Fig. 6b zeigt einen Teil eines Möbelbeschlages 4 in Form einer als Hohlprofil ausgebildeten Schubladenseitenwand 4c, welche - wie an sich bekannt - mit einem vorderen Endbereich mit einer Frontblende einer Schublade lösbar verbindbar ist. Hierbei ist ein Stellteil 1 1 mit Befestigungselementen 29 in Form von Dübeln an der Frontblende zu montieren, wobei das Stellteil 1 1 durch einen Eintritt in den vorderen Endbereich der Schubladenseitenwand 4c durch die Kraft einer Feder 30 verriegelbar ist. Die Werkzeugaufnahme 16 ist an einem der Schubladenseitenwand 4c zugeordneten Gehäuse 5 gelagert, wobei durch Drehung der Werkzeugaufnahme 16 mittels eines Werkzeuges 20a, 20b die Lage des Stellteiles 1 1 , beispielsweise die Höhe, die seitliche Position und/oder die Neigung, relativ zum Gehäuse 5 und damit relativ zur Schubladenseitenwand 4c einstellbar ist.

Fig. 6c zeigt einen Möbelbeschlag 4 in Form einer Halteplatte 4d, welche an einem Möbelteil zu befestigen ist und welche zur Lagerung eines Funktionsteiles 31 ausgebildet ist. Das Funktionsteil 31 kann gemäß einem Ausführungsbeispiel eine Dämpfvorrichtung zur Dämpfung einer Bewegung des bewegbaren Möbelteiles 3 umfassen, beispielsweise eine Kolben-Zylinder-Einheit, wobei ein Stellteil 1 1 in Form eines linear verfahrbaren Stößels 34 der Dämpfvorrichtung relativ zu einem Gehäuse 5 der Halteplatte 4d herausragt. Durch Verdrehung der Werkzeugaufnahme 16 ist die Lage des Stößels 34 relativ zum Gehäuse 5 und/oder die Dämpfleistung der Dämpfvorrichtung veränderbar einstellbar. Anhand der gezeigten Ausführungsbeispiele ist es unmittelbar einsichtig, dass die Werkzeugaufnahme 16 auch bei anderen Möbelbeschlägen, wie beispielsweise Schubladenausziehführungen oder auch bei anderen Möbelantrieben (wie beispielsweise Ausstoßvorrichtungen zum Ausstoßen von Möbelteilen), vorteilhaft einsetzbar ist.

Fig. 7a-7c zeigen ein weiteres Ausführungsbeispiel einer Werkzeugaufnahme 16 mit einem Antriebsteil 38 zum Antreiben eines Stellteiles 1 1 eines Möbelbeschlages 4 in verschiedenen Ansichten. Die Werkzeugaufnahme 16 ist um die Drehachse 35 drehbar gelagert und weist einen ersten zylindrischen Abschnitt 40 auf, welcher um die Drehachse 35 rotierbar ist.
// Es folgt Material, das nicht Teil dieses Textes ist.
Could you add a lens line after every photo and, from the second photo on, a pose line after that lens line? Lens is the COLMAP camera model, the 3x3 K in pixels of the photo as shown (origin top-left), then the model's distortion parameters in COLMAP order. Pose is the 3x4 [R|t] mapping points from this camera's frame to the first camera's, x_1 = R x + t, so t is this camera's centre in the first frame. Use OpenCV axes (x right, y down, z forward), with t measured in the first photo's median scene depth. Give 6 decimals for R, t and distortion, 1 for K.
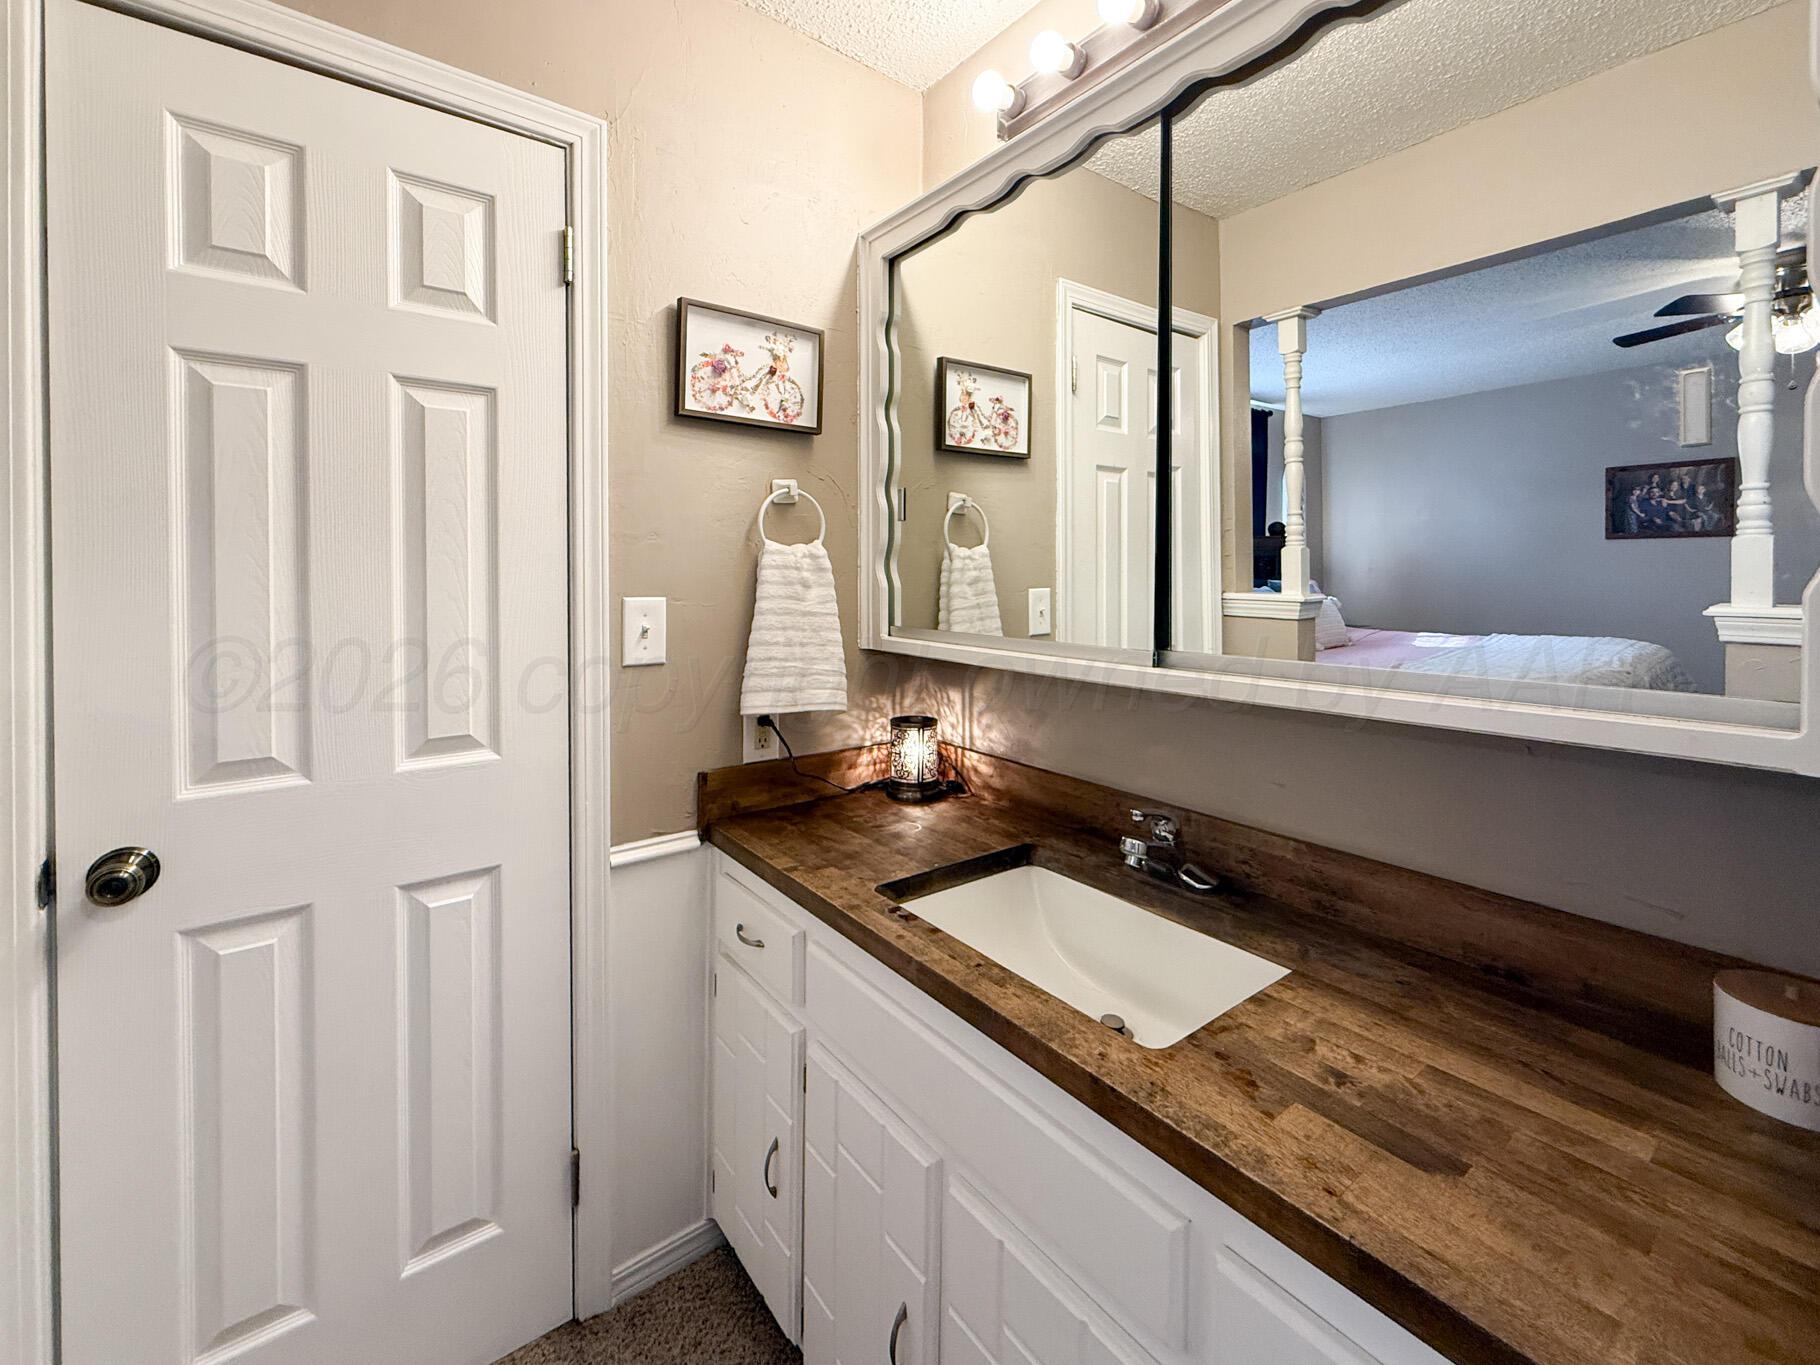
lens RADIAL K [[739.3, 0, 930.6], [0, 739.3, 593.8], [0, 0, 1]] dist [-0.001000, -0.000379]
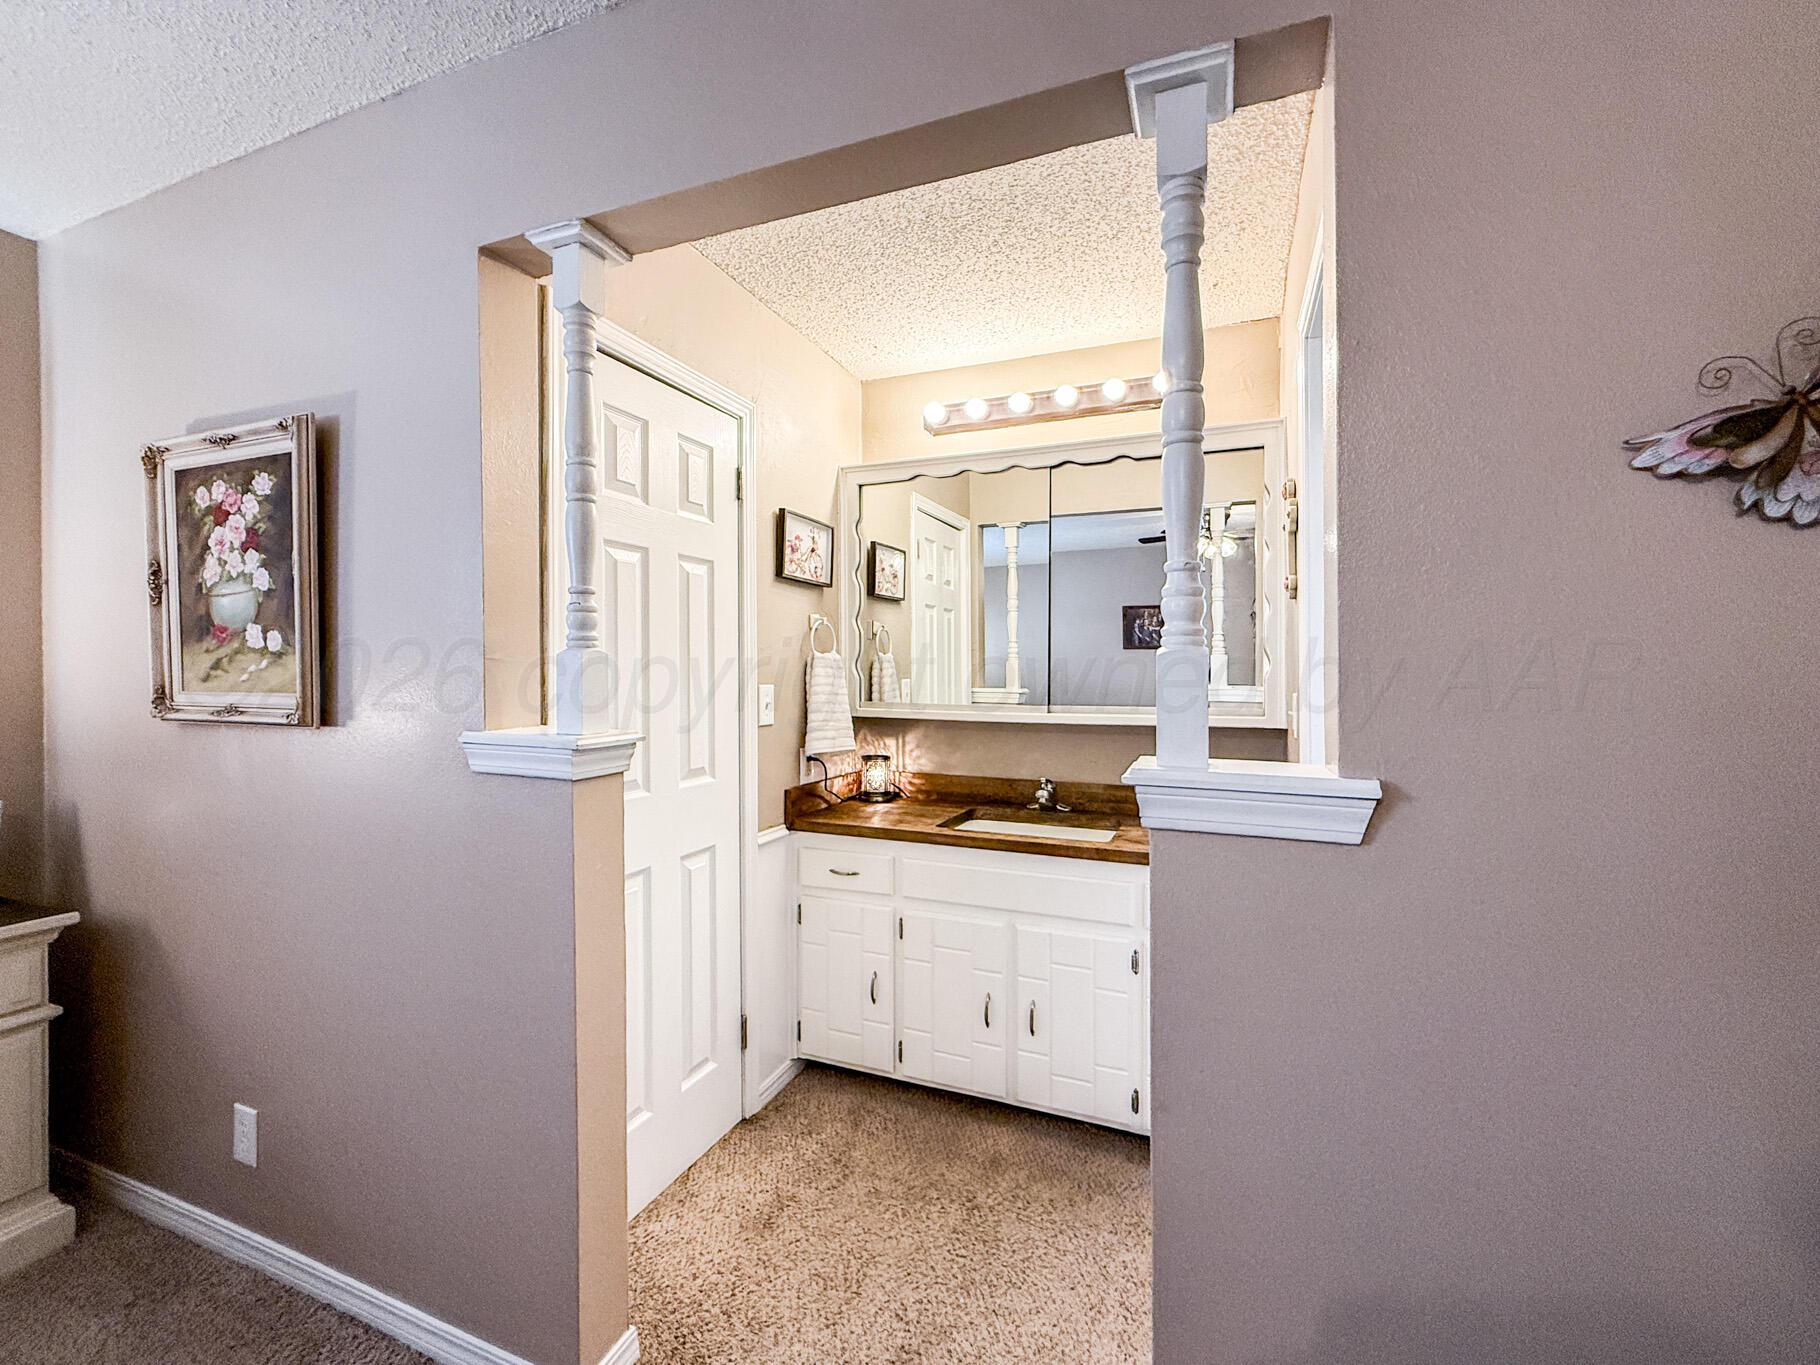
lens RADIAL K [[740.8, 0, 910.0], [0, 740.8, 682.5], [0, 0, 1]] dist [-0.000351, -0.000035]
pose [[0.874088, -0.007450, 0.485711, -0.858922], [0.012778, 0.999889, -0.007659, 0.015283], [-0.485600, 0.012901, 0.874086, -0.584698]]
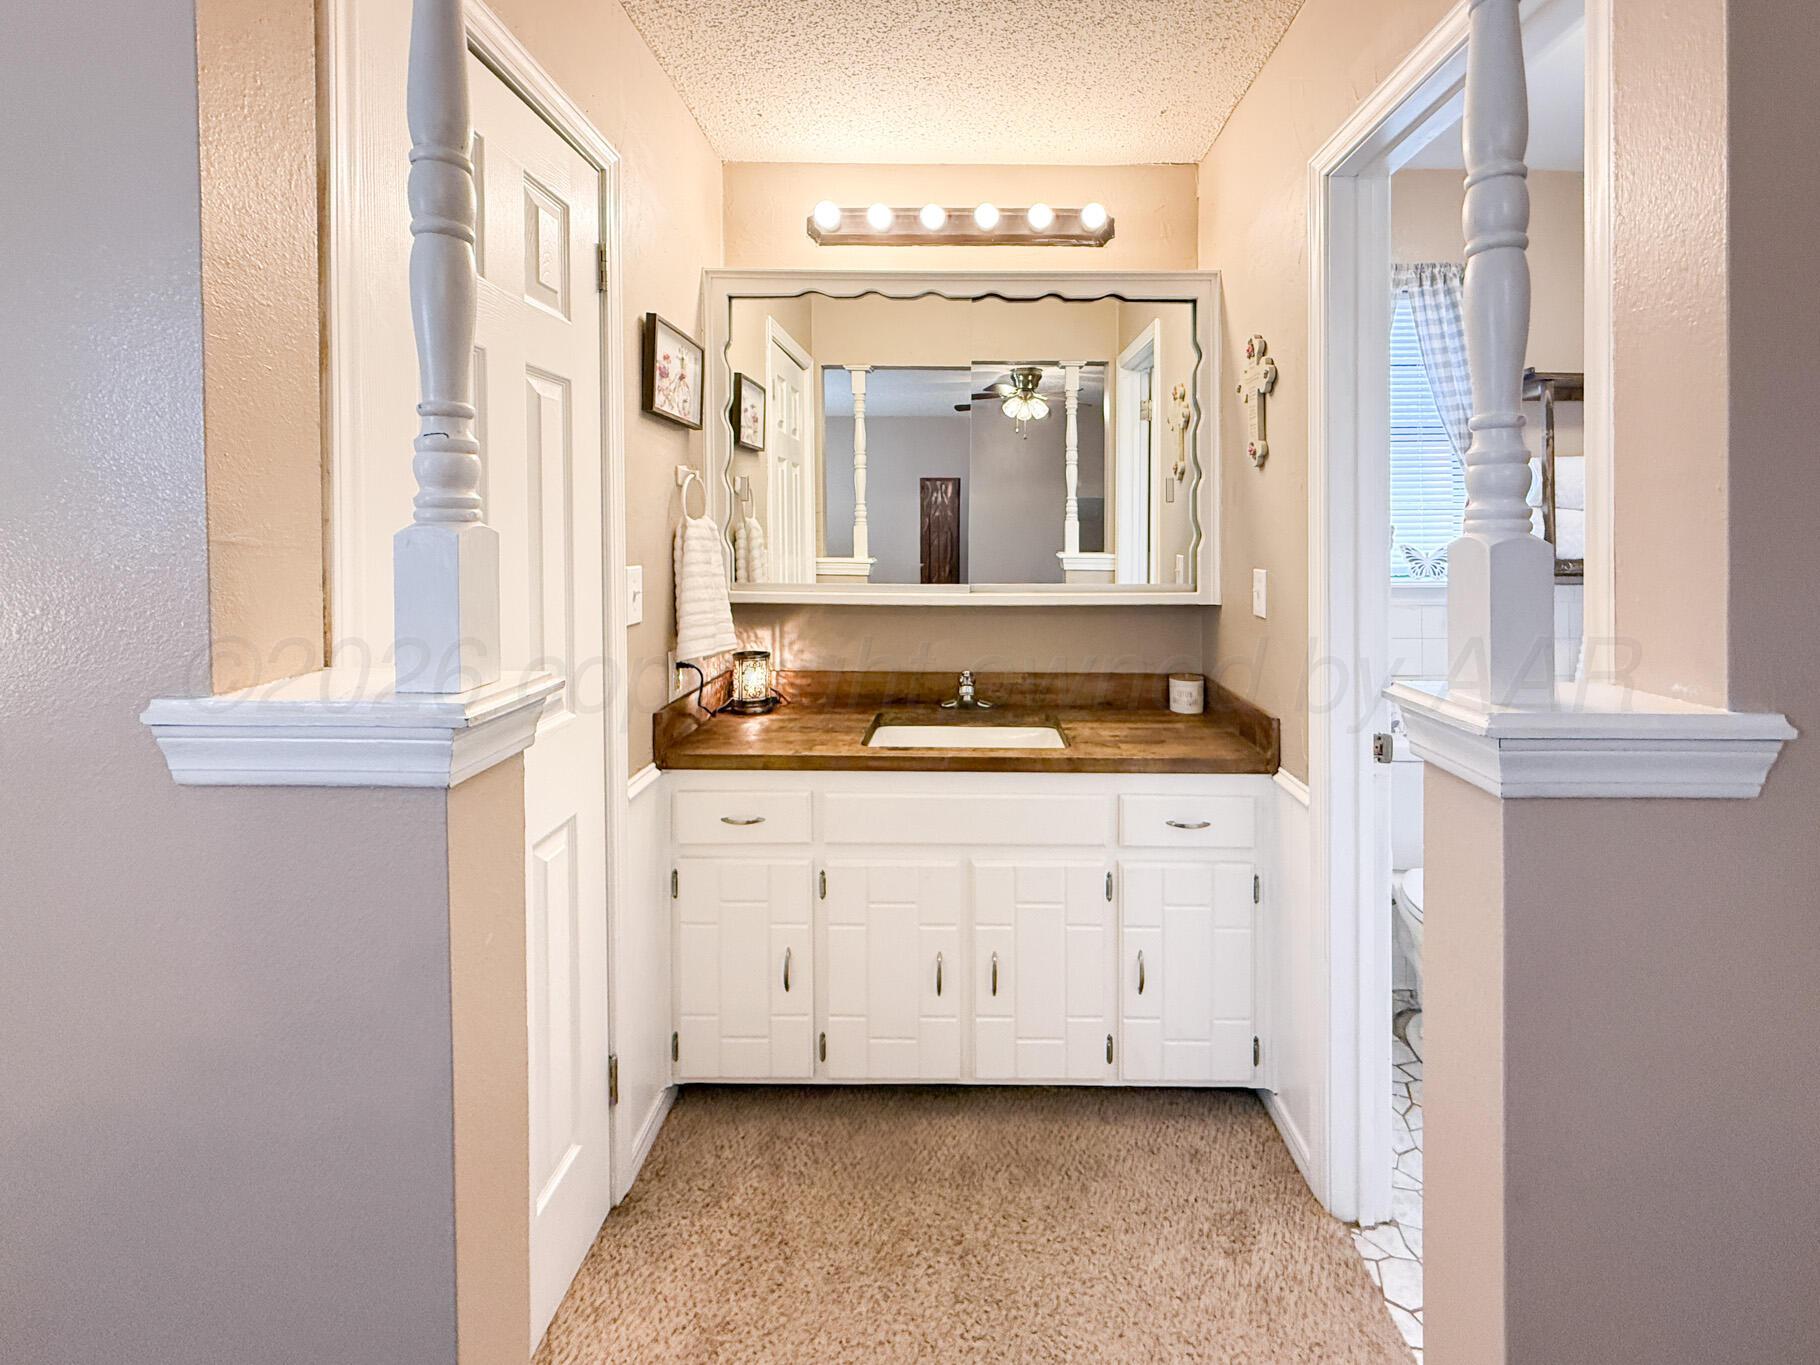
lens RADIAL K [[764.0, 0, 907.1], [0, 764.0, 545.1], [0, 0, 1]] dist [0.000324, -0.000091]
pose [[0.648230, -0.013442, 0.761326, -0.955373], [0.016156, 0.999862, 0.003898, -0.024321], [-0.761273, 0.009773, 0.648358, -0.098575]]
Die Werkzeugaufnahme 16 umfasst einen zweiten zylindrischen Abschnitt 38, welcher einen geringeren Durchmesser als der erste zylindrische Abschnitt 40 aufweist. Die Richtung der Längsachse 39 des zweiten zylindrischen Abschnitts 38 verläuft parallel beabstandet zur Drehachse 35 der Werkzeugaufnahme 16.
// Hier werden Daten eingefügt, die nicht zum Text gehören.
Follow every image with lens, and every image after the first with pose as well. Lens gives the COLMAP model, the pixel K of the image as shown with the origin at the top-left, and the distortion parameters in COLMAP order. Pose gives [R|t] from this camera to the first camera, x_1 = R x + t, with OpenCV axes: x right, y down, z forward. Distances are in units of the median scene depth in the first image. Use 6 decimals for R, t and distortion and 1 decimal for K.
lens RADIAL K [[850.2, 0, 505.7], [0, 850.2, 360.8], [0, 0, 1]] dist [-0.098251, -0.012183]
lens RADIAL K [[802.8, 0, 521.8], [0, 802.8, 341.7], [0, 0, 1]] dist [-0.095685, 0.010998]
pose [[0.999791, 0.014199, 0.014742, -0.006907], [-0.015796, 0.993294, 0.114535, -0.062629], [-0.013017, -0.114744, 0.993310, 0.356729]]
Fig. 7b zeigt die Werkzeugaufnahme 16 gemäß Fig. 7a in einer Draufsicht, während Fig. 7c eine perspektivische Ansicht der Werkzeugaufnahme 16 zeigt. Der Antriebsteil 38 kann beispielsweise in eine korrespondierende Ausnehmung oder in eine korrespondierende Führung eines Stellteiles 1 1 eingreifen, wobei das Stellteil 1 1 über den Antriebsteil 38 der Werkzeugaufnahme 16 antreibbar ist.